→ Exercise details
Could you pull every line of text from the material below, copied word for word, with the pictures left out of your answer?
----
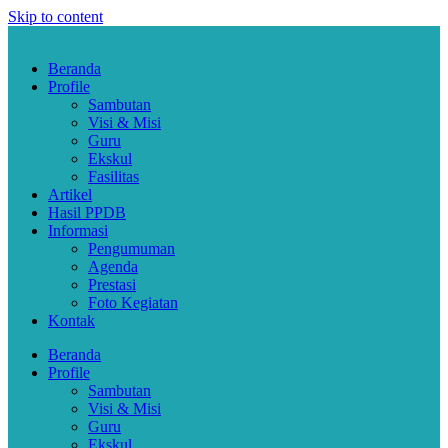
Skip to content
Beranda
Profile
Sambutan
Visi & Misi
Guru
Ekskul
Fasilitas
Artikel
Hasil PPDB
Informasi
Pengumuman
Agenda
Prestasi
Foto Kegiatan
Kontak
Beranda
Profile
Sambutan
Visi & Misi
Guru
Ekskul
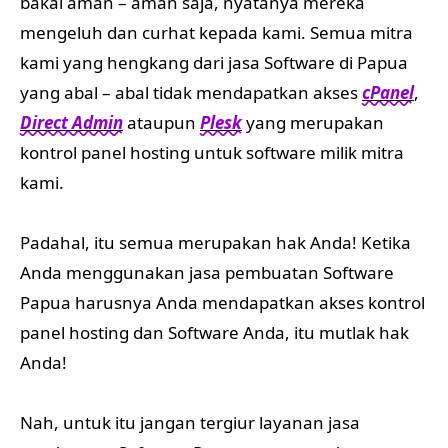
bakal aman – aman saja, nyatanya mereka
mengeluh dan curhat kepada kami. Semua mitra
kami yang hengkang dari jasa Software di Papua
yang abal – abal tidak mendapatkan akses
cPanel
,
Direct Admin
ataupun
Plesk
yang merupakan
kontrol panel hosting untuk software milik mitra
kami.
Padahal, itu semua merupakan hak Anda! Ketika
Anda menggunakan jasa pembuatan Software
Papua harusnya Anda mendapatkan akses kontrol
panel hosting dan Software Anda, itu mutlak hak
Anda!
Nah, untuk itu jangan tergiur layanan jasa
----
→ Result below
Skip to content
Beranda
Profile
Sambutan
Visi & Misi
Guru
Ekskul
Fasilitas
Artikel
Hasil PPDB
Informasi
Pengumuman
Agenda
Prestasi
Foto Kegiatan
Kontak
Beranda
Profile
Sambutan
Visi & Misi
Guru
Ekskul
bakal aman – aman saja, nyatanya mereka
mengeluh dan curhat kepada kami. Semua mitra
kami yang hengkang dari jasa Software di Papua
yang abal – abal tidak mendapatkan akses
cPanel
,
Direct Admin
ataupun
Plesk
yang merupakan
kontrol panel hosting untuk software milik mitra
kami.
Padahal, itu semua merupakan hak Anda! Ketika
Anda menggunakan jasa pembuatan Software
Papua harusnya Anda mendapatkan akses kontrol
panel hosting dan Software Anda, itu mutlak hak
Anda!
Nah, untuk itu jangan tergiur layanan jasa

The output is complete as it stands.